__Provided records__:
Content starts

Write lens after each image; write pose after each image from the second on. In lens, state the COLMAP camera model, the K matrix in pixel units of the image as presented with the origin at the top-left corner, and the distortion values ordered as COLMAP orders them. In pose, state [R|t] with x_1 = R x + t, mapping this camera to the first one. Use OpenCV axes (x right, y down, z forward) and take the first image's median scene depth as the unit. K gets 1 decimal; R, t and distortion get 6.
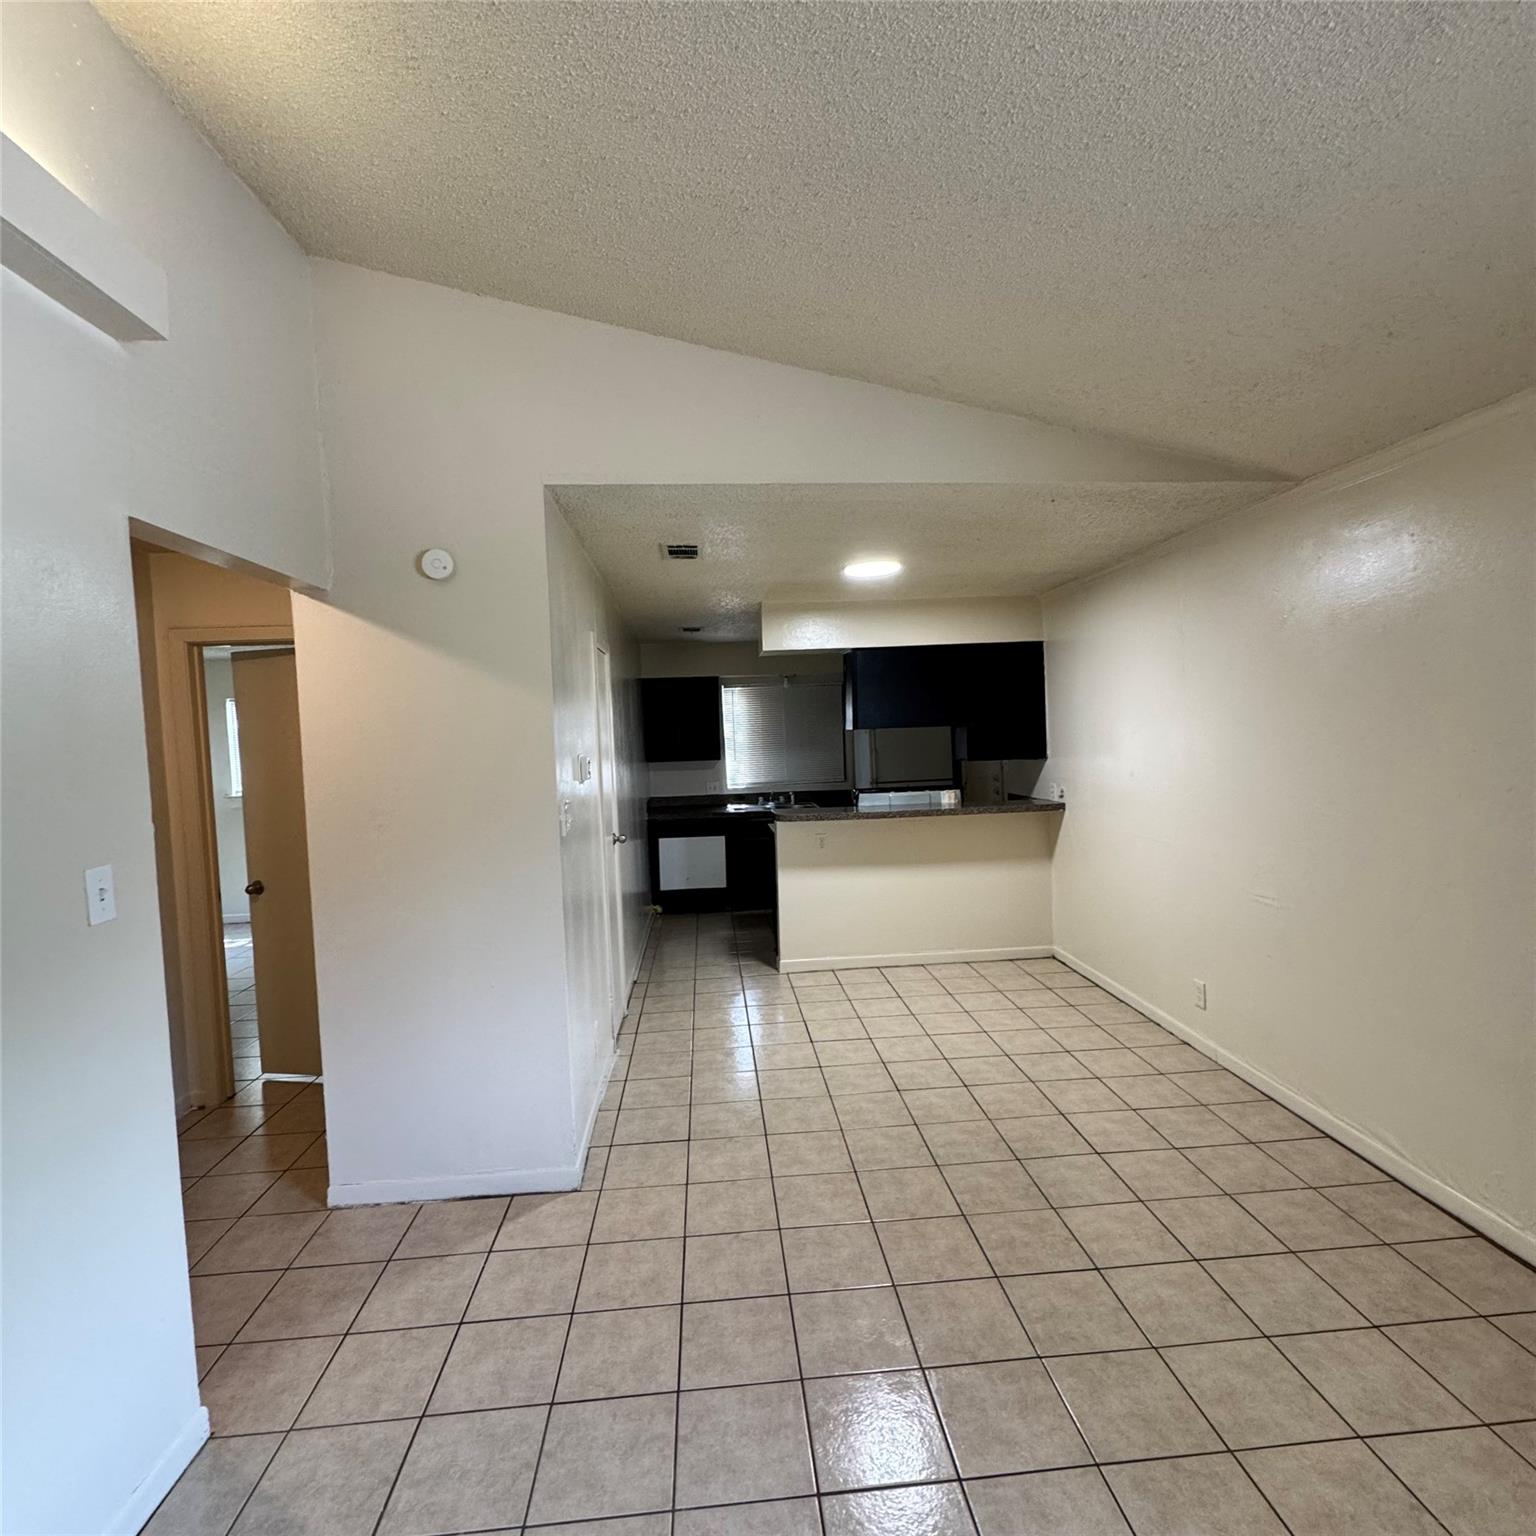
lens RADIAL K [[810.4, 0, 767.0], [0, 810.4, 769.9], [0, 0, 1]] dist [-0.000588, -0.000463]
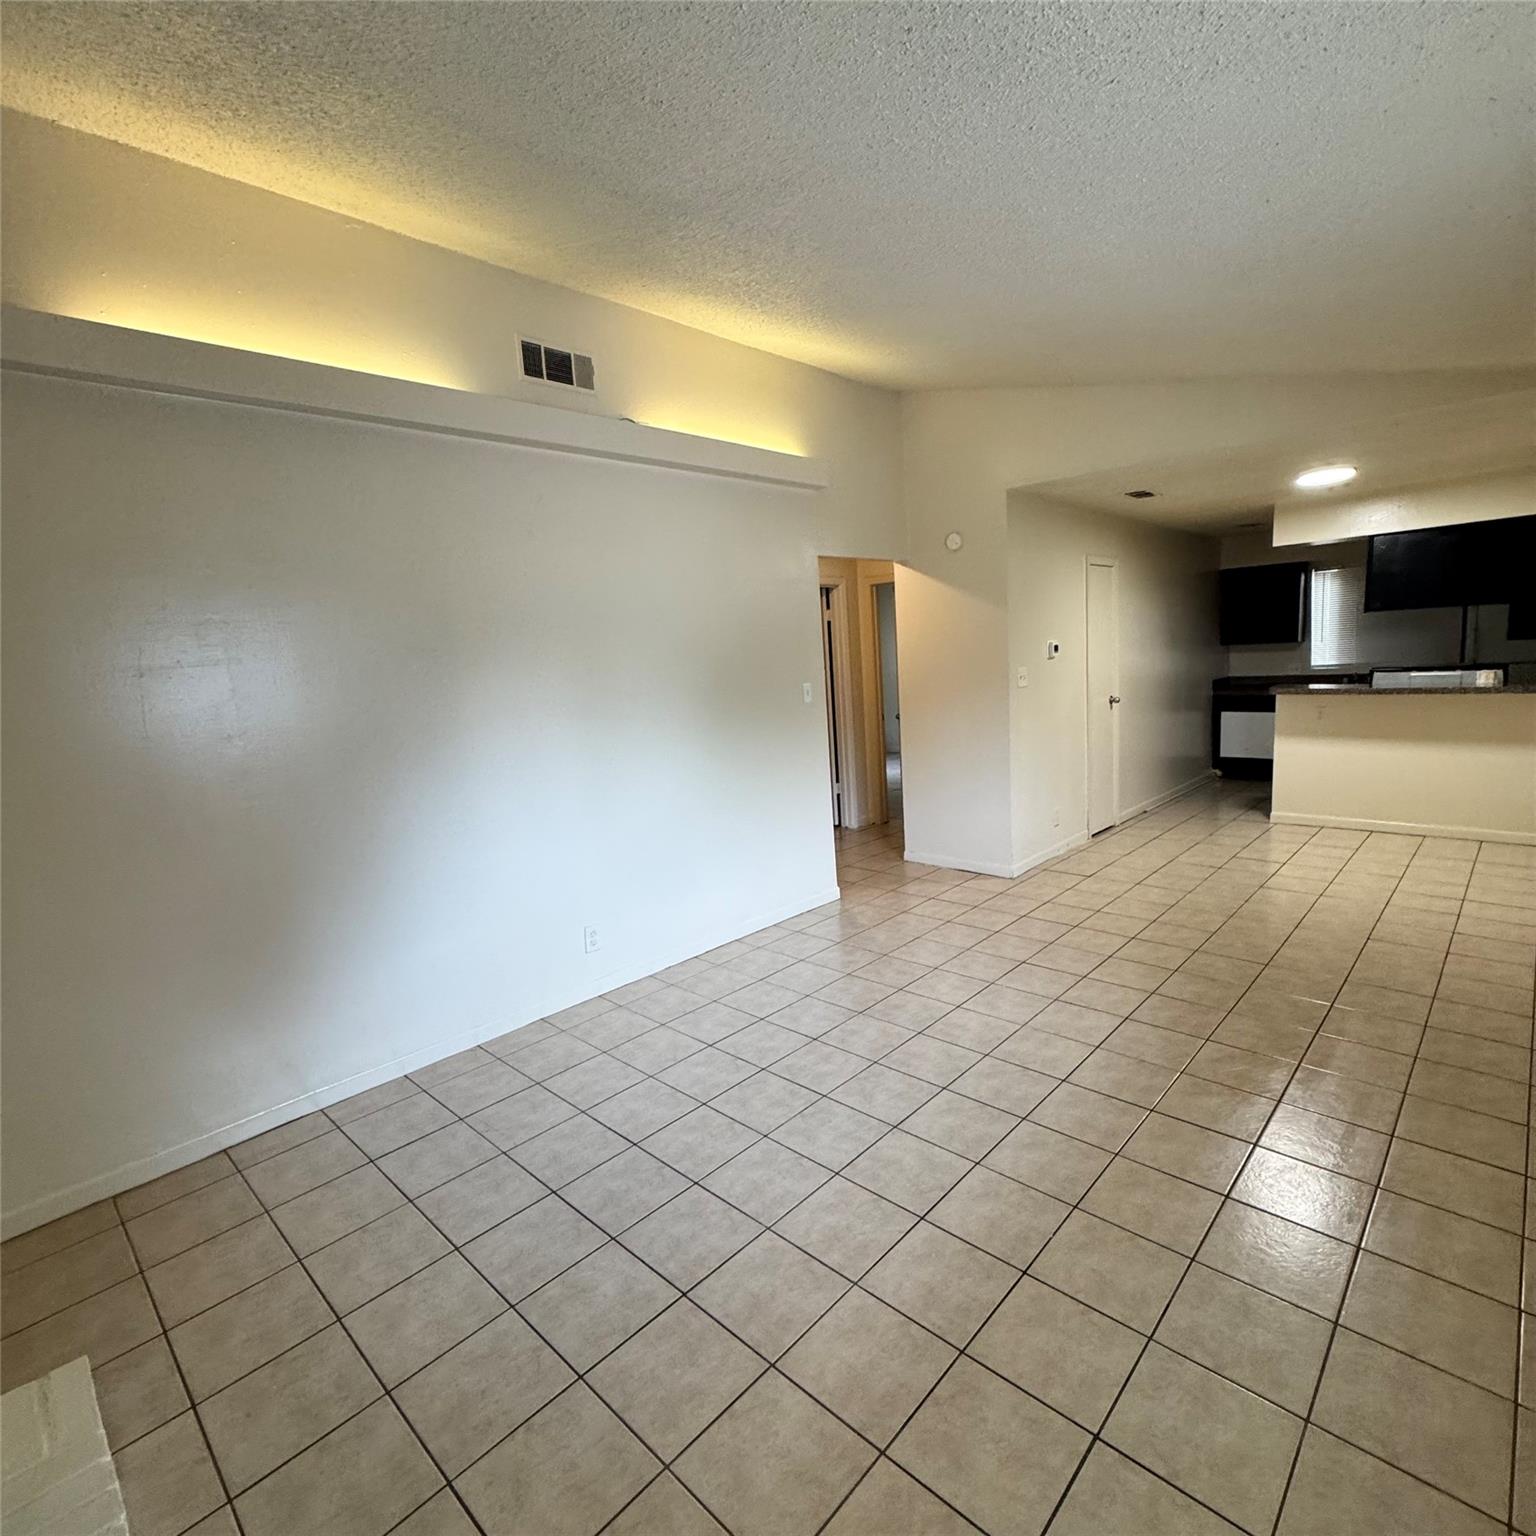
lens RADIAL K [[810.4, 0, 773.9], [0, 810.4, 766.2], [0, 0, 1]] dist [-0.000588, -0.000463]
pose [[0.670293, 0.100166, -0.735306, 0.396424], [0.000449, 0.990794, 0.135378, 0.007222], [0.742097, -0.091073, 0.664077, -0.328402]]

Content ends
Content starts

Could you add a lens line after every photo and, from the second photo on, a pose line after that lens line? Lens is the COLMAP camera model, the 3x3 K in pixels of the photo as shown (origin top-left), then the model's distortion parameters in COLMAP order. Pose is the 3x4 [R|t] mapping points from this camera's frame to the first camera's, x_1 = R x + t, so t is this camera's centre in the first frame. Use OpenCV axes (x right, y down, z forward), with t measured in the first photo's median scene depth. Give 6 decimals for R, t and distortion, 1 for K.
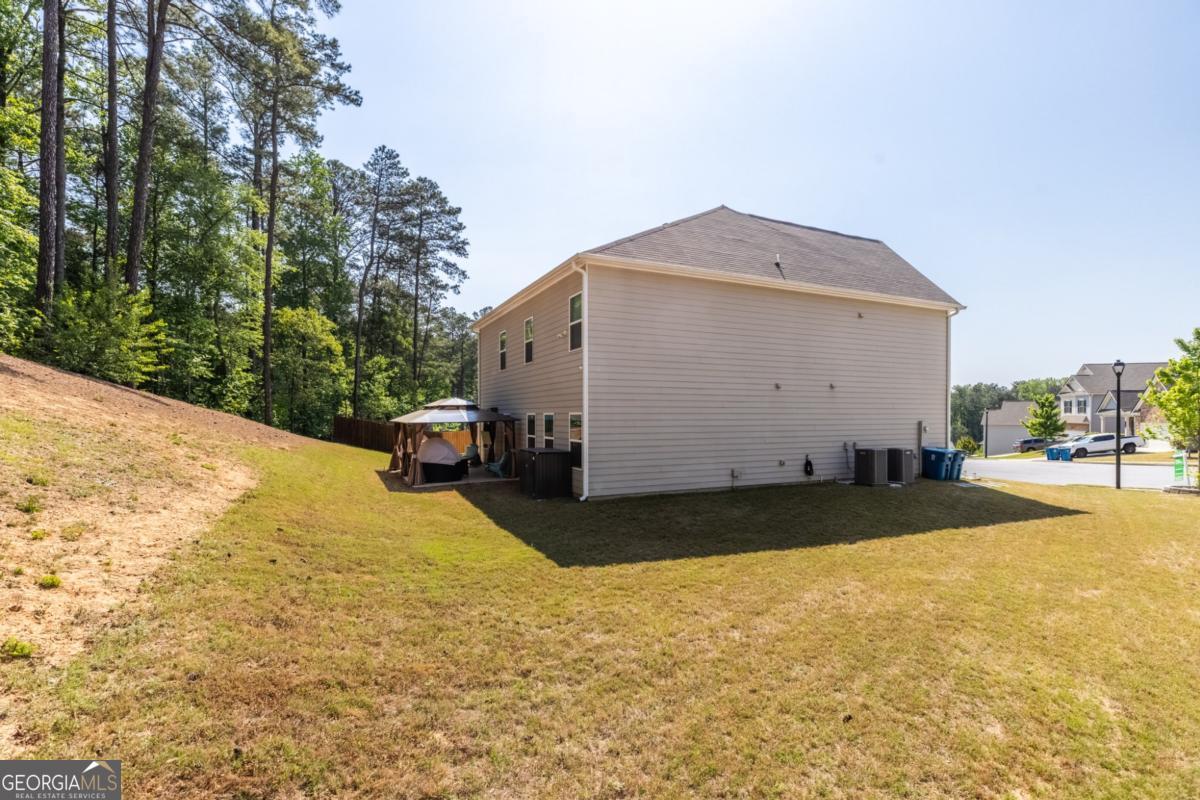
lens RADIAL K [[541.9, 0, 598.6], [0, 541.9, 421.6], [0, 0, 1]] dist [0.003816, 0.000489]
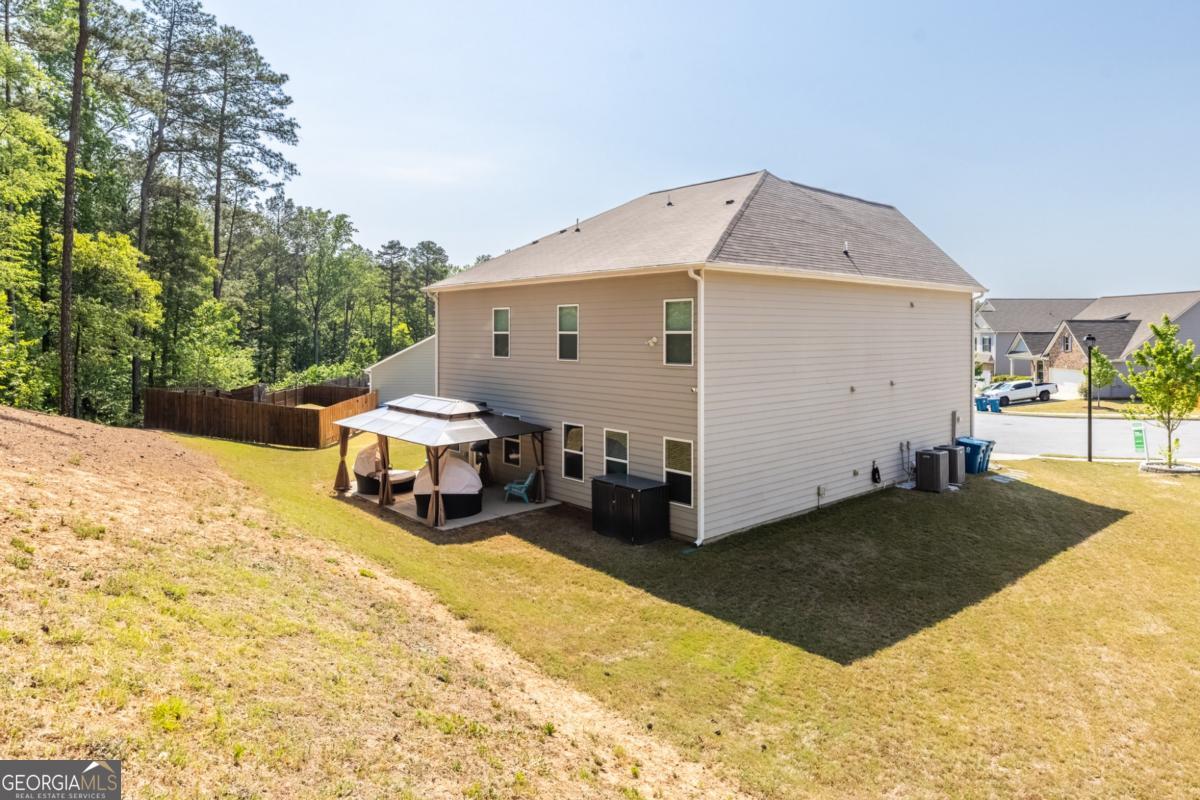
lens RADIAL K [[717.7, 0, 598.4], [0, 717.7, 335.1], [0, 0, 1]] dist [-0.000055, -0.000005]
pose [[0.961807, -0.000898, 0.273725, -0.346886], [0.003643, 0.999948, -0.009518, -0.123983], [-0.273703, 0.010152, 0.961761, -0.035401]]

Content ends

__Directions__:
Identify every line in the rows above that contains the word "distortion" and copy each such line in full.

__Expected answer__:
Write lens after each image; write pose after each image from the second on. In lens, state the COLMAP camera model, the K matrix in pixel units of the image as presented with the origin at the top-left corner, and the distortion values ordered as COLMAP orders them. In pose, state [R|t] with x_1 = R x + t, mapping this camera to the first one. Use OpenCV axes (x right, y down, z forward) and take the first image's median scene depth as the unit. K gets 1 decimal; R, t and distortion get 6.
Could you add a lens line after every photo and, from the second photo on, a pose line after that lens line? Lens is the COLMAP camera model, the 3x3 K in pixels of the photo as shown (origin top-left), then the model's distortion parameters in COLMAP order. Pose is the 3x4 [R|t] mapping points from this camera's frame to the first camera's, x_1 = R x + t, so t is this camera's centre in the first frame. Use OpenCV axes (x right, y down, z forward), with t measured in the first photo's median scene depth. Give 6 decimals for R, t and distortion, 1 for K.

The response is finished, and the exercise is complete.